> [REQUIRED ACTION]: Copy out the listing in full, exactly as written, but not its pictures.

DATA EXTRACT START

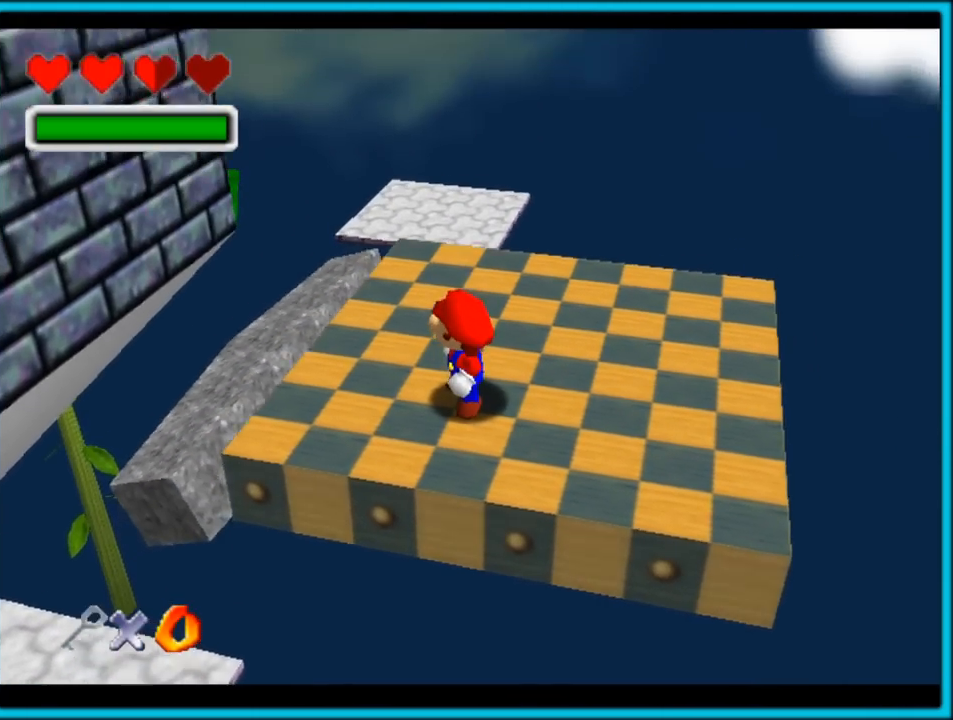
{"buttons": ["C_UP"], "left_stick": "center", "button_events": []}
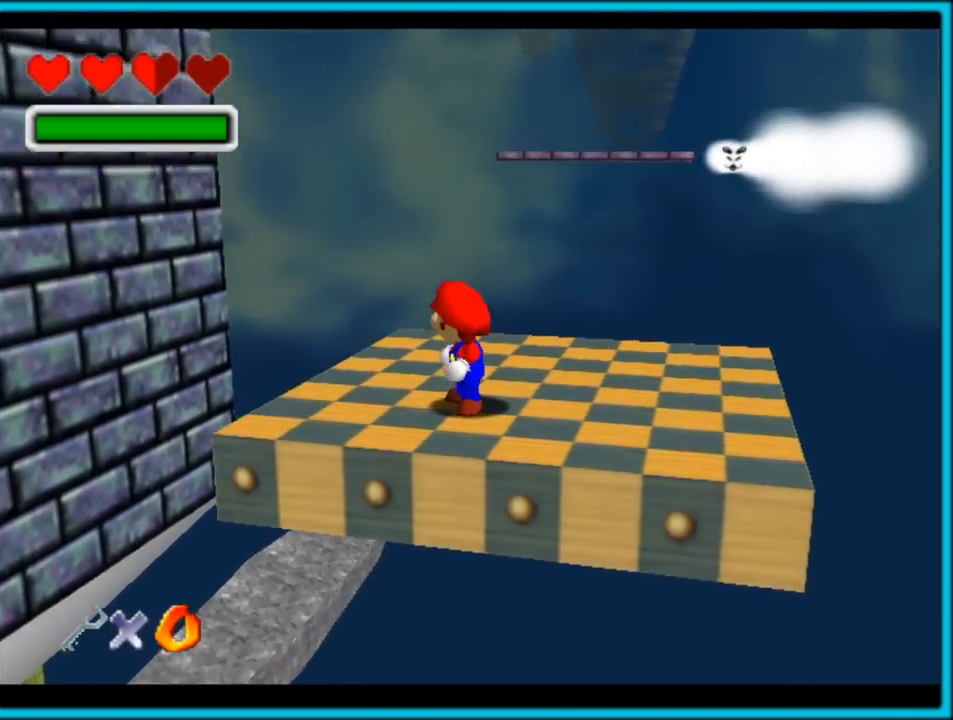
{"buttons": ["C_LEFT"], "left_stick": "center", "button_events": [[167, "C_UP", "up"], [450, "C_LEFT", "down"]]}
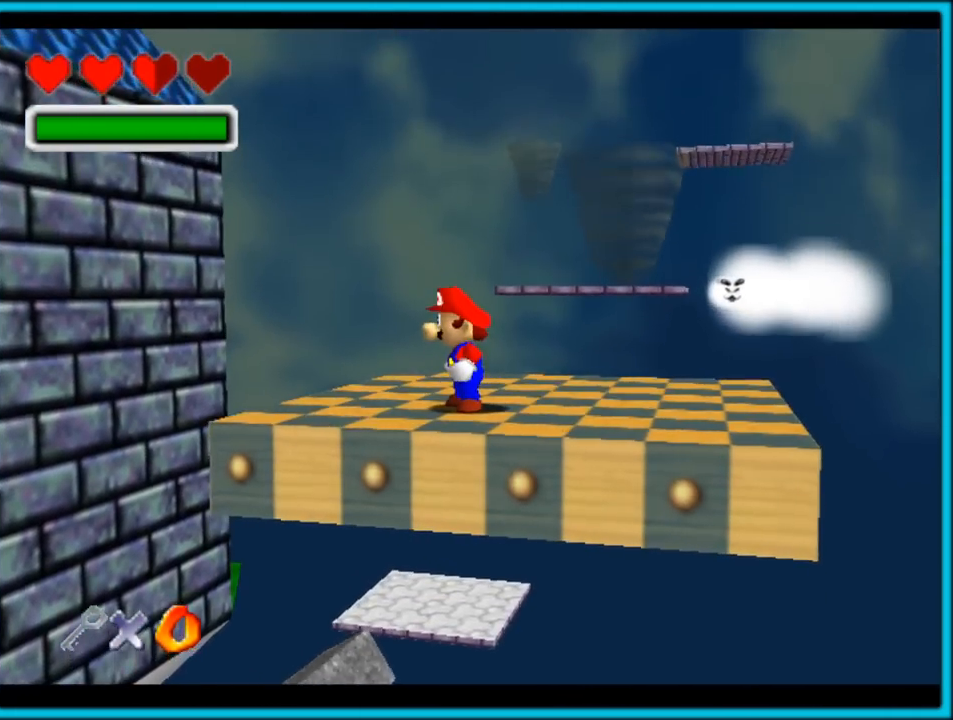
{"buttons": ["C_DOWN", "C_LEFT"], "left_stick": "center", "button_events": [[100, "C_DOWN", "down"]]}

DATA EXTRACT END

> [TASK RESPONSE]:
{"buttons": ["C_UP"], "left_stick": "center", "button_events": []}
{"buttons": ["C_LEFT"], "left_stick": "center", "button_events": [[167, "C_UP", "up"], [450, "C_LEFT", "down"]]}
{"buttons": ["C_DOWN", "C_LEFT"], "left_stick": "center", "button_events": [[100, "C_DOWN", "down"]]}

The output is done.